- _Source records_
╔══

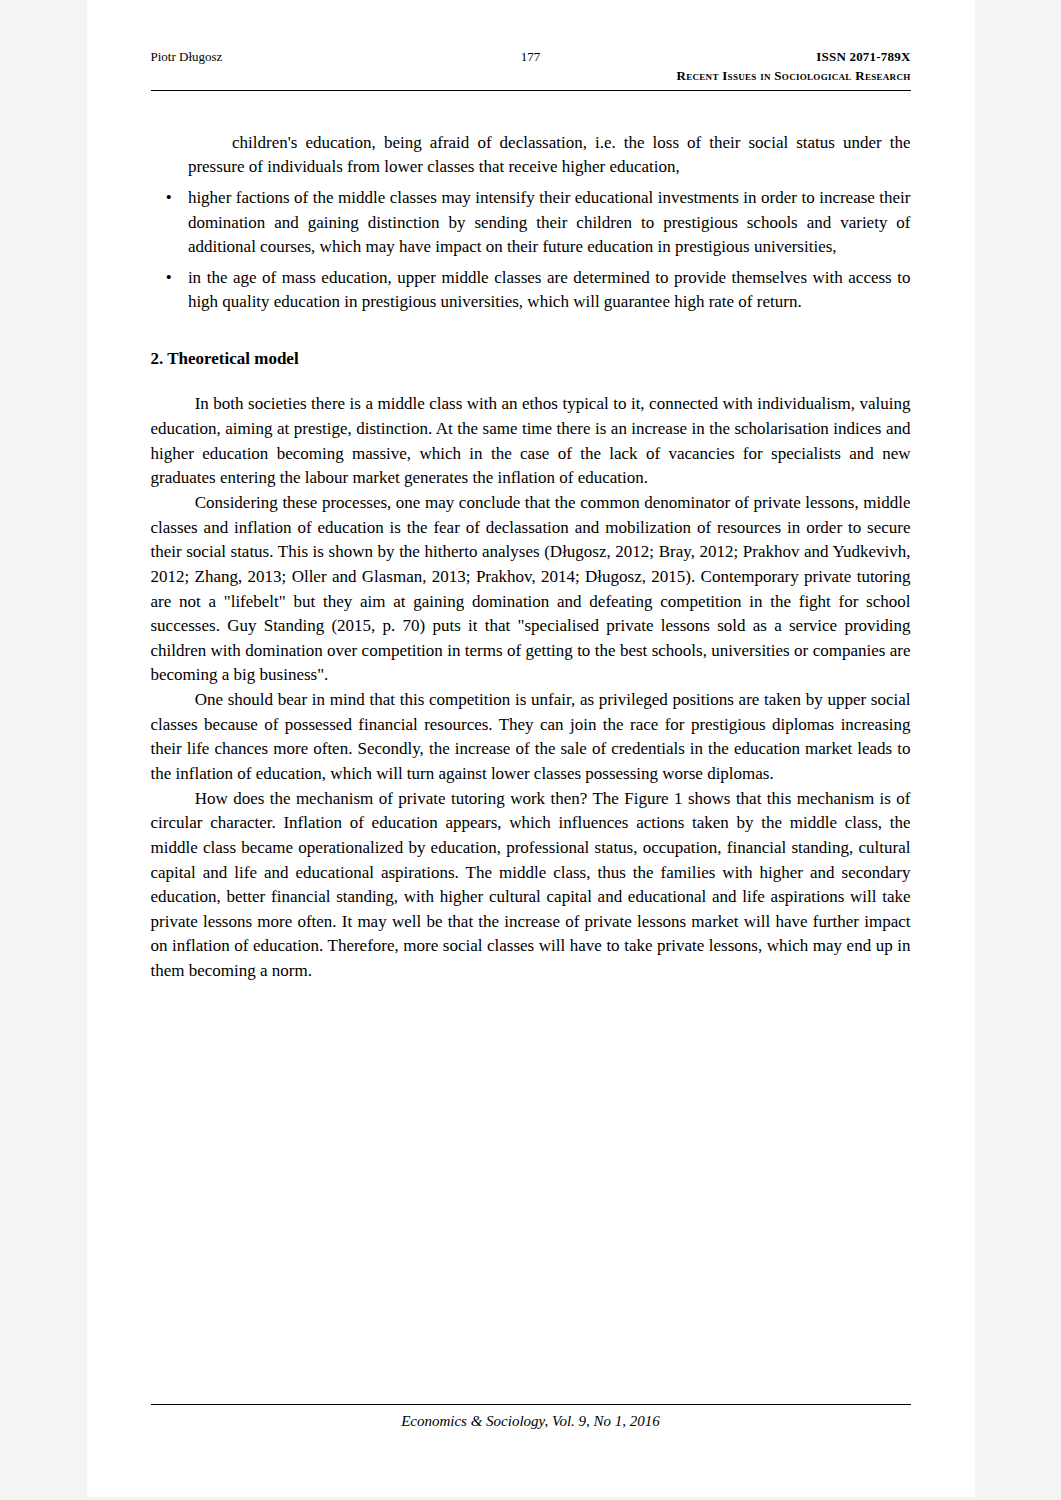Piotr Długosz
177
ISSN 2071-789X
Recent Issues in Sociological Research
children's education, being afraid of declassation, i.e. the loss of their social status under the pressure of individuals from lower classes that receive higher education,
higher factions of the middle classes may intensify their educational investments in order to increase their domination and gaining distinction by sending their children to prestigious schools and variety of additional courses, which may have impact on their future education in prestigious universities,
in the age of mass education, upper middle classes are determined to provide themselves with access to high quality education in prestigious universities, which will guarantee high rate of return.
2. Theoretical model
In both societies there is a middle class with an ethos typical to it, connected with individualism, valuing education, aiming at prestige, distinction. At the same time there is an increase in the scholarisation indices and higher education becoming massive, which in the case of the lack of vacancies for specialists and new graduates entering the labour market generates the inflation of education.
Considering these processes, one may conclude that the common denominator of private lessons, middle classes and inflation of education is the fear of declassation and mobilization of resources in order to secure their social status. This is shown by the hitherto analyses (Długosz, 2012; Bray, 2012; Prakhov and Yudkevivh, 2012; Zhang, 2013; Oller and Glasman, 2013; Prakhov, 2014; Długosz, 2015). Contemporary private tutoring are not a "lifebelt" but they aim at gaining domination and defeating competition in the fight for school successes. Guy Standing (2015, p. 70) puts it that "specialised private lessons sold as a service providing children with domination over competition in terms of getting to the best schools, universities or companies are becoming a big business".
One should bear in mind that this competition is unfair, as privileged positions are taken by upper social classes because of possessed financial resources. They can join the race for prestigious diplomas increasing their life chances more often. Secondly, the increase of the sale of credentials in the education market leads to the inflation of education, which will turn against lower classes possessing worse diplomas.
How does the mechanism of private tutoring work then? The Figure 1 shows that this mechanism is of circular character. Inflation of education appears, which influences actions taken by the middle class, the middle class became operationalized by education, professional status, occupation, financial standing, cultural capital and life and educational aspirations. The middle class, thus the families with higher and secondary education, better financial standing, with higher cultural capital and educational and life aspirations will take private lessons more often. It may well be that the increase of private lessons market will have further impact on inflation of education. Therefore, more social classes will have to take private lessons, which may end up in them becoming a norm.
Economics & Sociology, Vol. 9, No 1, 2016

╚══

- _TASK OBJECTIVE_
Write out again exactly the lines from the start of the data above through the line containing "Considering these processes, one", inclusive, excluding any pictures.

- _WRITTEN SOLUTION_
Piotr Długosz
177
ISSN 2071-789X
Recent Issues in Sociological Research
children's education, being afraid of declassation, i.e. the loss of their social status under the pressure of individuals from lower classes that receive higher education,
higher factions of the middle classes may intensify their educational investments in order to increase their domination and gaining distinction by sending their children to prestigious schools and variety of additional courses, which may have impact on their future education in prestigious universities,
in the age of mass education, upper middle classes are determined to provide themselves with access to high quality education in prestigious universities, which will guarantee high rate of return.
2. Theoretical model
In both societies there is a middle class with an ethos typical to it, connected with individualism, valuing education, aiming at prestige, distinction. At the same time there is an increase in the scholarisation indices and higher education becoming massive, which in the case of the lack of vacancies for specialists and new graduates entering the labour market generates the inflation of education.
Considering these processes, one may conclude that the common denominator of private lessons, middle classes and inflation of education is the fear of declassation and mobilization of resources in order to secure their social status. This is shown by the hitherto analyses (Długosz, 2012; Bray, 2012; Prakhov and Yudkevivh, 2012; Zhang, 2013; Oller and Glasman, 2013; Prakhov, 2014; Długosz, 2015). Contemporary private tutoring are not a "lifebelt" but they aim at gaining domination and defeating competition in the fight for school successes. Guy Standing (2015, p. 70) puts it that "specialised private lessons sold as a service providing children with domination over competition in terms of getting to the best schools, universities or companies are becoming a big business".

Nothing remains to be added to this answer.